Water shortage a serious challenge for Liberians

‘I buy water from vendors to cook and wash, and it costs me lots of money. Well water gives us rashes,’ says one local

-by Evelyn Kpadeh Seagbeh, originally posted on April 2, 2016

 

MONROVIA, Liberia

Liberia’s water problem is not a new issue; it has been there since the country’s 14-year civil war, which destroyed the country’s hydroelectric plant, the Mt. Coffee Hydro Electric Plant outside the capital Monrovia.

Some 13 years since the war ended, only 25 percent of the country’s 4 million people have access to clean, safe drinking water.

Chuchu Kordor Selma, the WaterAid NGO’s team head for Liberia and Sierra Leone, blamed the country’s water woes on urban migration, fragmentation of the water sector, and low investment in the sector by the central government.

Selma told Anadolu Agency that for Liberia to deal with its acute water shortage, the country should establish a dedicated ministry to independently handle the water sector, with the power to ensure citizens have good-quality water and to adequately regulate and distribute to the population.

“Water needs investment, and sanitation needs commitment, so to solve the water problem Liberians are going through, there must be increased government investment in the sector,” Selma told Anadolu Agency in Monrovia.

The water expert wants the government to establish a stand-alone ministry to manage and distribute water supplies, citing Sierra Leone and Ghana as case studies.

“The Ministry of Public Works should be responsible for roads, infrastructure, and bridges, and we should let a new ministry that will not have a divided vision focus on the country’s huge water challenge,” he added.

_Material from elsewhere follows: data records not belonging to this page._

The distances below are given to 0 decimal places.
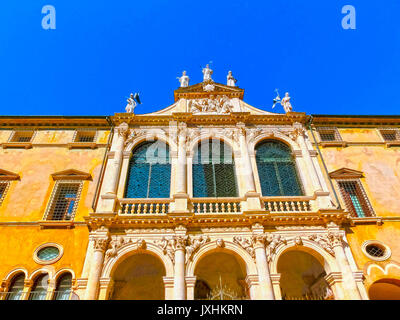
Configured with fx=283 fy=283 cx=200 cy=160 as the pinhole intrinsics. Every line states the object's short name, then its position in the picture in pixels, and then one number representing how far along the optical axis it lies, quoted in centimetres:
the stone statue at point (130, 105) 1726
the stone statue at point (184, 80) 1962
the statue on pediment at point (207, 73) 1942
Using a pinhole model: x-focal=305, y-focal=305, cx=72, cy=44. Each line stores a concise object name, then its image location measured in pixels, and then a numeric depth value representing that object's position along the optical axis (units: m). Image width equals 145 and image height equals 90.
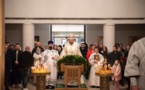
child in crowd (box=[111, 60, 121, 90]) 12.45
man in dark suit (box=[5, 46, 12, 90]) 11.98
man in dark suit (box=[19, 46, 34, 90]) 12.68
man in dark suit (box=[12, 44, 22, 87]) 13.10
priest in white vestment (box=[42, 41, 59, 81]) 14.00
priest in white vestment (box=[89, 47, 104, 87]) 14.12
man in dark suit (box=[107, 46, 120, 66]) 14.32
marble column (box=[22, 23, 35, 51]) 18.16
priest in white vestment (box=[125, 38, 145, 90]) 4.10
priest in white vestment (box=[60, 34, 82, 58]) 13.10
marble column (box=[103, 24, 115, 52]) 18.30
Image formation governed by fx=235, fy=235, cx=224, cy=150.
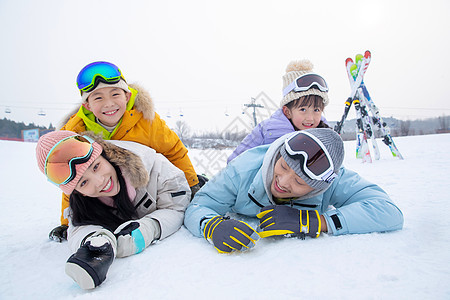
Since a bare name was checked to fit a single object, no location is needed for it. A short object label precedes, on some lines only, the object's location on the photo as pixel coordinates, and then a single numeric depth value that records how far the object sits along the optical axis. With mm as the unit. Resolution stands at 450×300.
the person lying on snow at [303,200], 1230
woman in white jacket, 1080
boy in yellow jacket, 1808
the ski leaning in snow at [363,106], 5105
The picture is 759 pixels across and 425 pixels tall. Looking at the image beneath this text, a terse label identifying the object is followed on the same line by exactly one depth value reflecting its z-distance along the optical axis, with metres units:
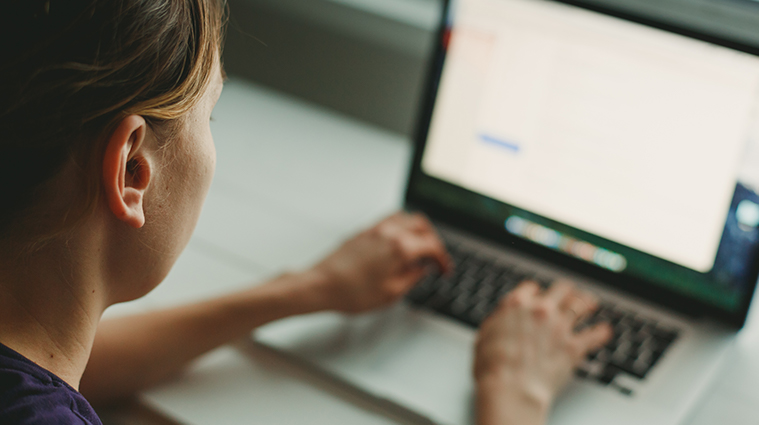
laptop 1.48
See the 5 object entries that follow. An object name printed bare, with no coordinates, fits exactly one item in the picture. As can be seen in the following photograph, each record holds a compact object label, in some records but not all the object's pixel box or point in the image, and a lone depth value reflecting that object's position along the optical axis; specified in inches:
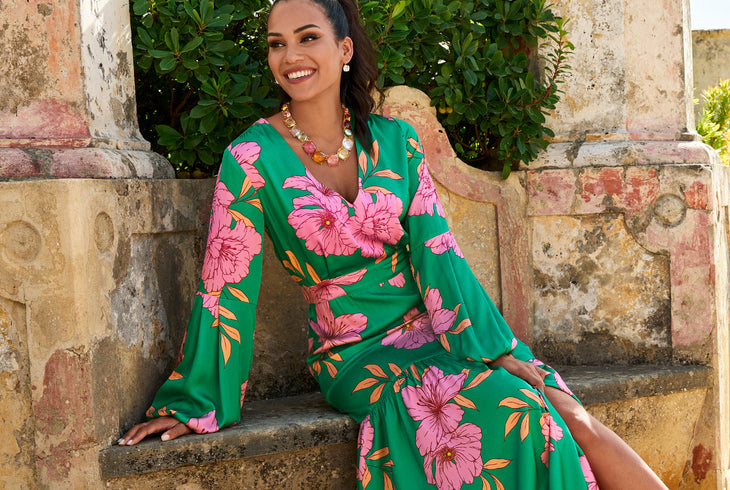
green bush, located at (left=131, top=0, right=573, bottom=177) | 105.1
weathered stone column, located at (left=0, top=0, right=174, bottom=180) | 88.0
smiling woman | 83.8
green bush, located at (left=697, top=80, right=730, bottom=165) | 199.9
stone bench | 87.4
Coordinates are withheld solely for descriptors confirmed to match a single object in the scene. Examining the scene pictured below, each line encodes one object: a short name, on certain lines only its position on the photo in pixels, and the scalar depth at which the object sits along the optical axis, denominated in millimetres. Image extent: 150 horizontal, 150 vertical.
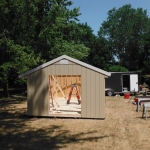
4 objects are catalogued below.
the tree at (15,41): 17922
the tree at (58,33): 20734
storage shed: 11883
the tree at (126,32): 46794
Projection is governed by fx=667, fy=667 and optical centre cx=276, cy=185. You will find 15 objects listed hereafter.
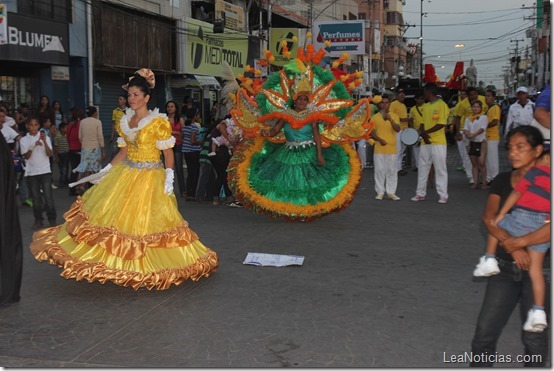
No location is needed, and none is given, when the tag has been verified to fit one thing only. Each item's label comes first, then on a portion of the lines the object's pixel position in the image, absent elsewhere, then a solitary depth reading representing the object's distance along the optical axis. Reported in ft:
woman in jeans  11.50
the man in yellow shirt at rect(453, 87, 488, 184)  43.61
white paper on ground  22.25
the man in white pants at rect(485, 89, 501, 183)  41.45
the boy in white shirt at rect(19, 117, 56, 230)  29.94
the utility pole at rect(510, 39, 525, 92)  259.35
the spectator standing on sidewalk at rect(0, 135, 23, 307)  17.11
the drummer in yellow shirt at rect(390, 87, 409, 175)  43.60
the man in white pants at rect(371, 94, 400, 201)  37.86
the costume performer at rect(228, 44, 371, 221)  29.84
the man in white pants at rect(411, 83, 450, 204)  35.83
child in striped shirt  11.22
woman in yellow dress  18.12
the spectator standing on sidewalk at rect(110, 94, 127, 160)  34.35
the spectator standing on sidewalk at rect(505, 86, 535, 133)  39.72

In 2013 Liberia devoted 1.2 percent of the national budget to the sector, dropping to 0.4 percent in 2014, a figure which has remained low since then, according to Selma.

Citizens’ plight

Access to water as a basic fundamental right of citizens has become a struggle for survival for most Liberians.

The lack of access to safe, clean water – especially mass shortages across the capital Monrovia and its surroundings, including the slum of West Point – during the continuing dry spell there remains a big challenge.

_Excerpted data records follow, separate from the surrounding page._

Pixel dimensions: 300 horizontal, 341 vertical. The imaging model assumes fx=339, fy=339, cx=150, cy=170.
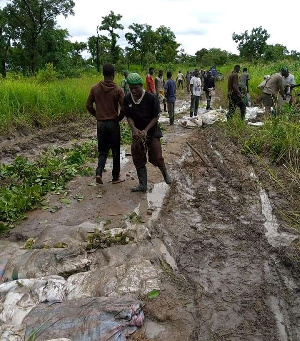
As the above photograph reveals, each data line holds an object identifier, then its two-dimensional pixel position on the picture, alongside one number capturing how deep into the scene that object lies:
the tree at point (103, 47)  32.34
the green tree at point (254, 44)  39.47
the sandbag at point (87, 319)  2.13
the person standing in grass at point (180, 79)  20.56
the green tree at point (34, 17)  24.73
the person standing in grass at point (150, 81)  10.92
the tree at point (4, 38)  25.41
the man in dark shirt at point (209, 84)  12.20
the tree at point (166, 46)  40.56
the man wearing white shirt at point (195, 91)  10.62
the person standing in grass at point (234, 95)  8.54
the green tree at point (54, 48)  25.42
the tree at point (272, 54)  34.72
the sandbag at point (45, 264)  2.90
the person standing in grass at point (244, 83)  10.79
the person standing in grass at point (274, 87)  8.23
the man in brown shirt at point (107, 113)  4.73
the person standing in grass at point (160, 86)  12.16
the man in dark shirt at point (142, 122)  4.33
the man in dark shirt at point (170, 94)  10.02
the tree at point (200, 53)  43.79
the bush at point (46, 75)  13.50
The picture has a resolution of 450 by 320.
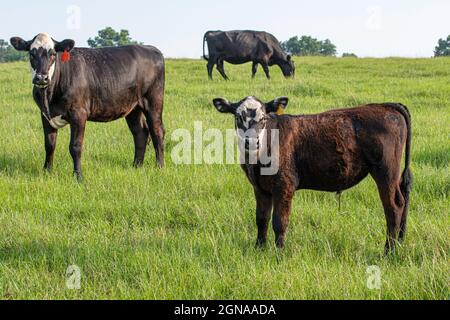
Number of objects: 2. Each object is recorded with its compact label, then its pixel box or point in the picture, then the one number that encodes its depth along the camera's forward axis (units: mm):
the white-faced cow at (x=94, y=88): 7125
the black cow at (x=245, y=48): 21719
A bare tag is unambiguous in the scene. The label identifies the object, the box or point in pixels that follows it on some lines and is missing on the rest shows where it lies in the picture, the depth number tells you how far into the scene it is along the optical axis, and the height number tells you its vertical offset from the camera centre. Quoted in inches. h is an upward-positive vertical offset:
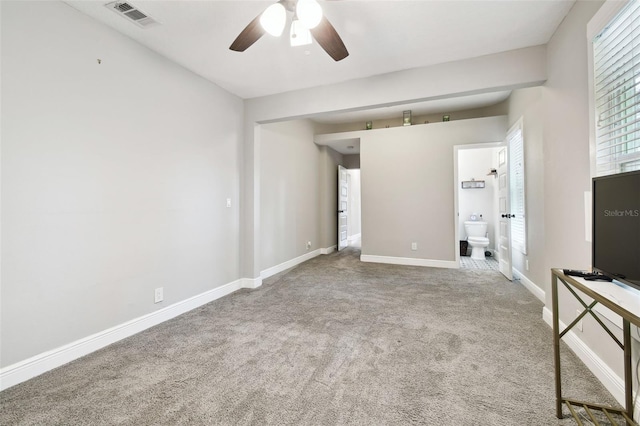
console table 37.0 -14.3
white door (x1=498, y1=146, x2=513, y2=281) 150.8 -2.1
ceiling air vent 76.5 +59.5
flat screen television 43.8 -2.9
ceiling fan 62.8 +47.4
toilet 207.5 -20.3
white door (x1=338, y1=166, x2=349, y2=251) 253.8 +5.4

Locals in West Point, the country’s biggest slum, feel the brunt of this problem as most residents are forced to buy water from local vendors each day, an expense that piles up quickly.

Kumba Korkor, 30, a West Point businesswoman, told Anadolu Agency that due to the contamination of the local wells she has to purchase at least 15 gallons of water a day to wash and do other household chores at a cost of $300 Liberian.

“Before the war we had water, but now I buy water from the vendors to cook and wash, and it costs me lots of money.

“Whenever we use the water from the wells in the community, our bodies get covered with rashes,” she lamented.

Due to the central government’s failure to boost the budget needed to address the water shortage and related challenges, local vendors see providing water as a business for survival, although it is hard work.

James Zayzay is a local church pastor, but he makes his living from selling water. Though only 37, he looks older than that due to the hard physical labor he does pushing around special giant wheelbarrows filled with water. He told Anadolu Agency of his daily struggle.

“The water business is hard, but if we all decide not to sell the water because the labor we do is tedious, the problem will get even worse. So we just have to do what we are doing,” he explained.

Each day James and his colleagues Isaac Yekeh, 36, and Joseph Boikai, 24, push traditionally made wheelbarrows carrying 50 containers full of water from the hilltops of Monrovia to the slums of West Point and points in between, supplying water in exchange for money.

To help the country deal with this serious water challenge, the World Bank last week approved US$10 million credit to Liberia to help address the acute water shortage in the capital.

The International Development Association credit is mean to “increase access to piped water supply services in Liberia’s capital, Monrovia, and surrounding areas, and improve the operational efficiency of Liberia Water and Sewer Corporation (LWSC),” said a World Bank press release.

The Liberia Urban Water Supply Project is expected to benefit about 63,000 direct beneficiaries, 44 percent of them women and girls.

At the same time, Selma told Anadolu Agency that “the money could make a huge difference in dealing with the water problem in Liberia, provided the proper strategies and investment plans are developed and implemented.”

“Two years ago the Ministry of Public Works was allotted US$1 million for water, but not much was done in implementation, and as the budget year ended, the money was transferred for another purpose at the ministry,” he related.

Selma and many Liberians in Monrovia are grateful for the World Bank’s support for water supplies in their country, but are worried about the implementation by local authorities.